▶ _Görevin İstediği_
Otomobille geçen şehir hayatını anlatan metinden, "Otomobilsiz bir hayat" sözlerini içeren yerle açılıp "de otomobilimizden vazgeçemeyiz." sözleriyle kapanan bölümü olduğu gibi alıntılayın.

▶ _İncelenen Metin_
■ ■ ■ ■ ■ ■ ■

Otomobilsiz bir hayat düşünemeyiz. Ama her gün en az iki saatimizi egzoz, korna sesleri ve  gergin sürücüler arasında geçirmek bizi mutlu etmez. Yürüyüşe çıktığımızda, zaten geniş olmayan kaldırımların dört tekerlekli makineler tarafından işgal edilmiş olmasından hoşlanmayız. Ama park edecek yer bulamadığımızda, apartman girişlerini ve aynı kaldırımları doldurmaktan da çekinmeyiz. Evden her çıkışımızda aklımızda ister istemez bir yığın soru vardır: ücretsiz park yeri, o bulunamazsa otopark parası, benzin durumu, en yakın benzinlik, trafik, o saatte boş olabilecek alternatif yollar… Bunun gibi birçok soru olmaksızın, ne kadar huzurlu bireyler olabileceğimizi hayal eder dururuz. Ama yine de otomobilimizden vazgeçemeyiz.

■ ■ ■ ■ ■ ■ ■

▶ _Gösterilen Bilgiler_

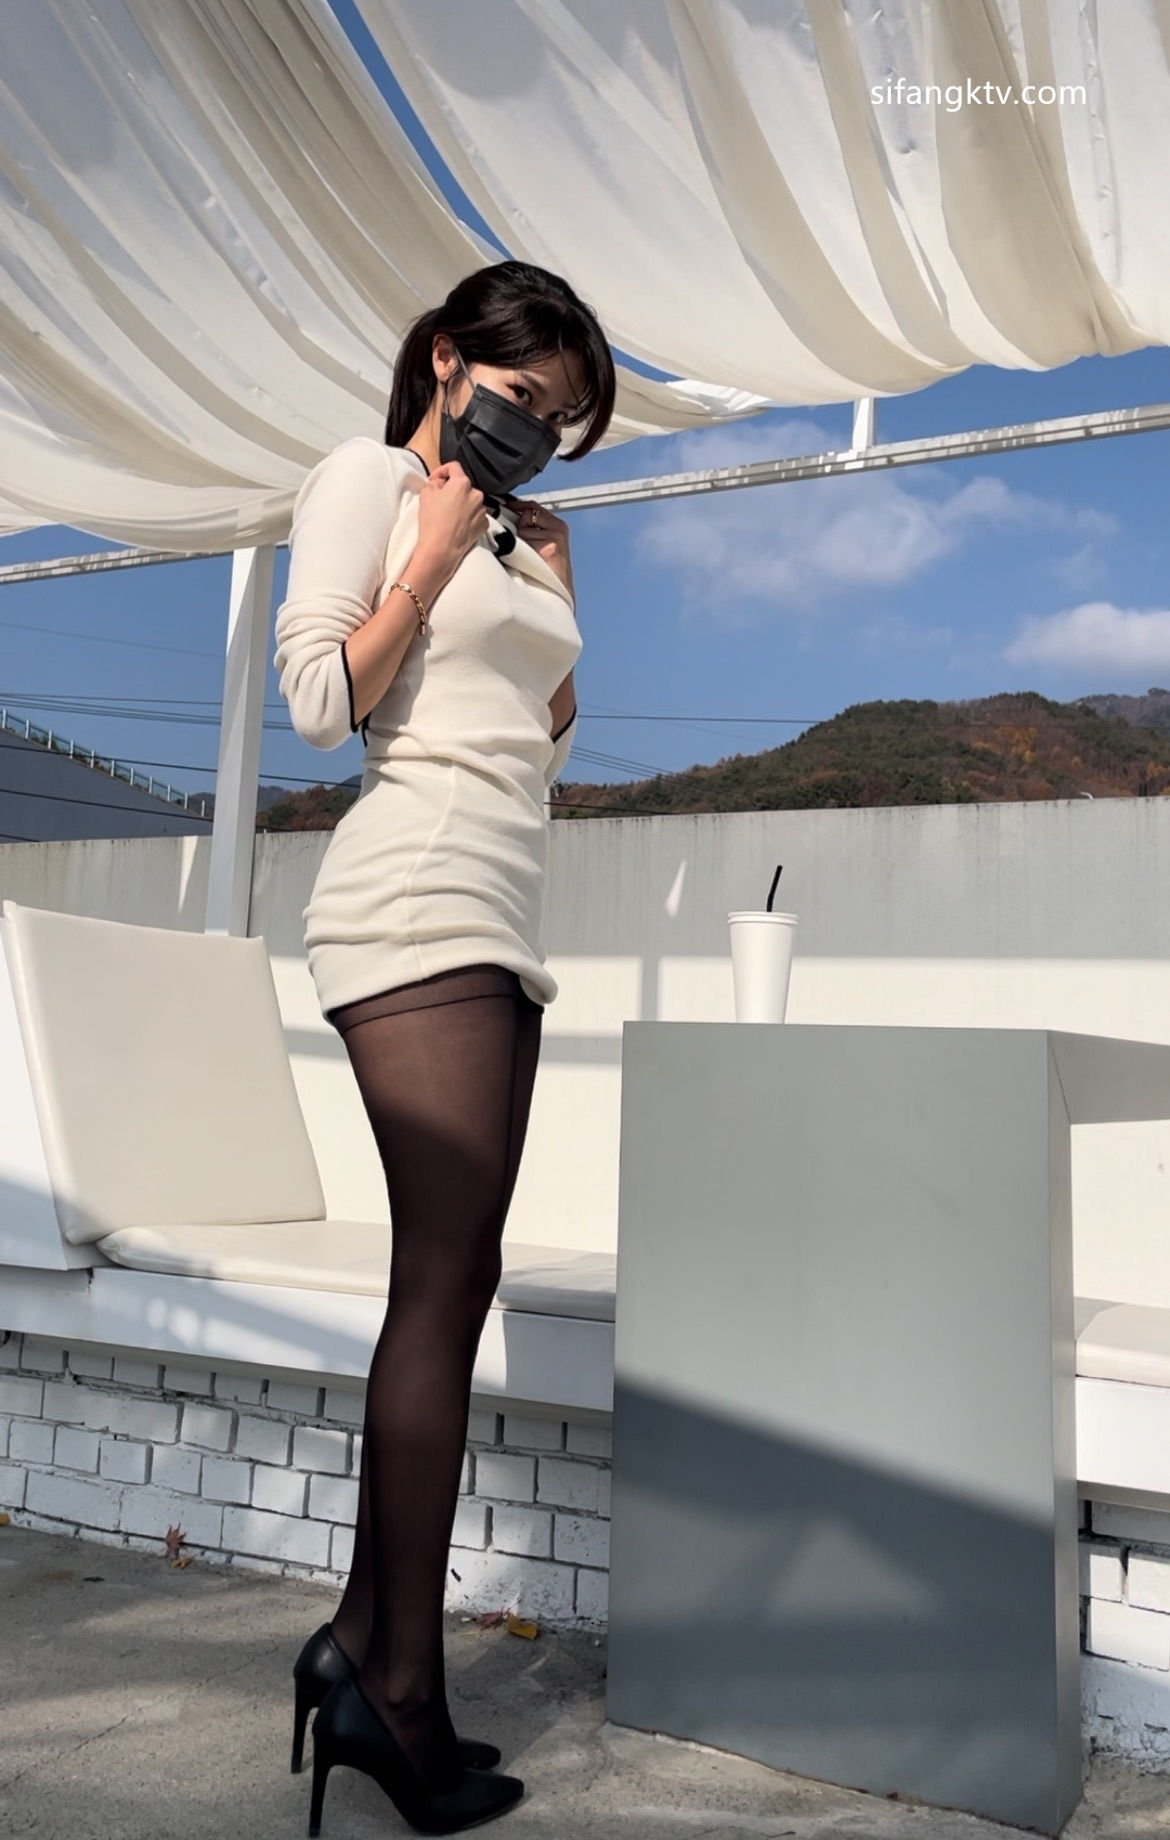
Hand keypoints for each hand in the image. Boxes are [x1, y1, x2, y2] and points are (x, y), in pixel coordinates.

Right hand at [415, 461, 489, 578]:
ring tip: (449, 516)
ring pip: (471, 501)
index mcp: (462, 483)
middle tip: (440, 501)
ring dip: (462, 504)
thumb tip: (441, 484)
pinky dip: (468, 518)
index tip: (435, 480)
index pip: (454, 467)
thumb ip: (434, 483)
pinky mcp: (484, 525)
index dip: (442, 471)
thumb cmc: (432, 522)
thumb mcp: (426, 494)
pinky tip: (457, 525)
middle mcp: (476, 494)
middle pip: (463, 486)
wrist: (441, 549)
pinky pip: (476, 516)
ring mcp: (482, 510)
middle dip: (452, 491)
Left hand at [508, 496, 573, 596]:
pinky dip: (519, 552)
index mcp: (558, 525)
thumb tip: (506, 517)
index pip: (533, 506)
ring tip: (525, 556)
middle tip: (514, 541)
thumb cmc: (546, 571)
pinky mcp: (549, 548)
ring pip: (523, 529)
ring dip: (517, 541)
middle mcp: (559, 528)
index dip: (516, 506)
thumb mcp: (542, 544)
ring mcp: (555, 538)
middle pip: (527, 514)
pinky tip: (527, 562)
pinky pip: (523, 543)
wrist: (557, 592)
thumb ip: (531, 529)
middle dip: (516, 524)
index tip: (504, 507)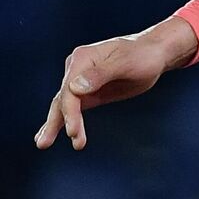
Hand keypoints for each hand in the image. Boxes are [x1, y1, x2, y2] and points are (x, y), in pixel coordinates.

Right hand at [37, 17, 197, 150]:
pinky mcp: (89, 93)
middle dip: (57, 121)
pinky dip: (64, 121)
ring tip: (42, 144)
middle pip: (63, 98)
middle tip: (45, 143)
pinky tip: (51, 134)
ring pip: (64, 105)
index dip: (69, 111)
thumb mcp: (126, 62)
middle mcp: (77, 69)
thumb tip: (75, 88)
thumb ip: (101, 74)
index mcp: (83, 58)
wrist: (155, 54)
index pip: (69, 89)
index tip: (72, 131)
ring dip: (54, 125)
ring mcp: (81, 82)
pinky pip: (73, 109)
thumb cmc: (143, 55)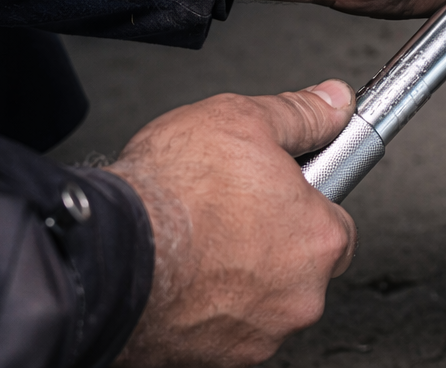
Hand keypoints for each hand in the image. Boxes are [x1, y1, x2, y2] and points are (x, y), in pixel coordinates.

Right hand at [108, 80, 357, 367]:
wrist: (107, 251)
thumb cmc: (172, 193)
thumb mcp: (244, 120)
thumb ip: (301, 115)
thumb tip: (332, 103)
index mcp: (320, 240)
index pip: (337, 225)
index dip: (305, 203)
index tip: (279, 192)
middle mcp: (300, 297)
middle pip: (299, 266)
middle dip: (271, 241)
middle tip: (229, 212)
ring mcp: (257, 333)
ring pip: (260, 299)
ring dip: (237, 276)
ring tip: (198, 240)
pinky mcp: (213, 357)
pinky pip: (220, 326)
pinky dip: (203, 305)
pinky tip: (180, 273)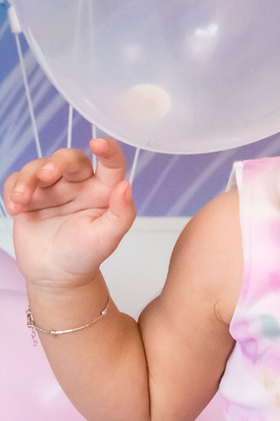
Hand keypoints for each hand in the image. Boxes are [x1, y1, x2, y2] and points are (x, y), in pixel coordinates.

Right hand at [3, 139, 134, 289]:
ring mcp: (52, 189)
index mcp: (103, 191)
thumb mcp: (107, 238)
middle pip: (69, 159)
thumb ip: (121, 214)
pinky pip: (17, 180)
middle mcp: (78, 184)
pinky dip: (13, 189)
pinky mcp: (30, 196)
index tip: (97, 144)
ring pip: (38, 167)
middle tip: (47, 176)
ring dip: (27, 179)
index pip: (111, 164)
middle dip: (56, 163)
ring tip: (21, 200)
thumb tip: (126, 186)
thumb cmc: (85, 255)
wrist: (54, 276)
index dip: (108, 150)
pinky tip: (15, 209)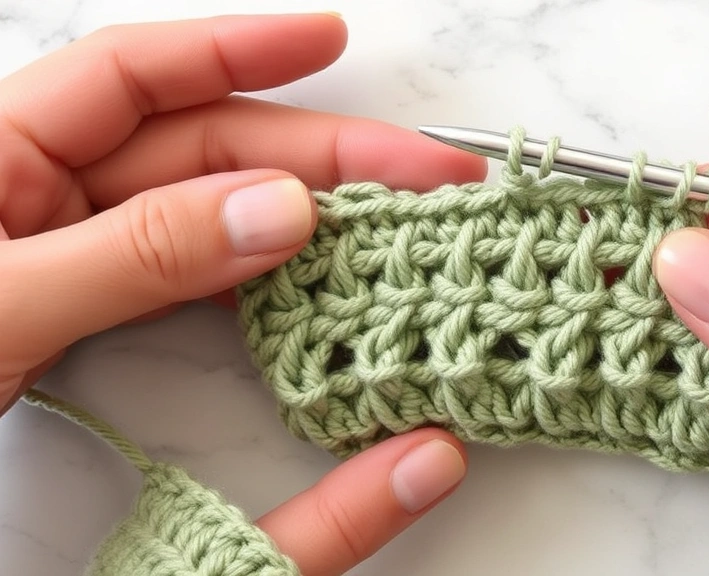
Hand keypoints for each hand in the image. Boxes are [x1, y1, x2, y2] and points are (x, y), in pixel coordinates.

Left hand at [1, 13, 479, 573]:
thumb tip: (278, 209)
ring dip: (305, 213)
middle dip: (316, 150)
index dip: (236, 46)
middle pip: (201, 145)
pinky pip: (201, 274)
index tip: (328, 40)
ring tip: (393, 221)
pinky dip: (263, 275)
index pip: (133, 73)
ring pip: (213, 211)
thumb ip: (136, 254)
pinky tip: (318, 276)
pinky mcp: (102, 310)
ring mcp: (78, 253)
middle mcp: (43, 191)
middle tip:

■ ■ ■ ■ ■ ■ ■

▶ _Çözüm_
Otomobilsiz bir hayat düşünemeyiz. Ama her gün en az iki saatimizi egzoz, korna sesleri ve  gergin sürücüler arasında geçirmek bizi mutlu etmez. Yürüyüşe çıktığımızda, zaten geniş olmayan kaldırımların dört tekerlekli makineler tarafından işgal edilmiş olmasından hoşlanmayız. Ama park edecek yer bulamadığımızda, apartman girişlerini ve aynı kaldırımları doldurmaktan da çekinmeyiz. Evden her çıkışımızda aklımızda ister istemez bir yığın soru vardır: ücretsiz park yeri, o bulunamazsa otopark parası, benzin durumu, en yakın benzinlik, trafik, o saatte boş olabilecek alternatif yollar… Bunun gibi birçok soru olmaksızın, ne kadar huzurlu bireyler olabileceğimizi hayal eder dururuz. Ama yine de otomobilimizden vazgeçemeyiz.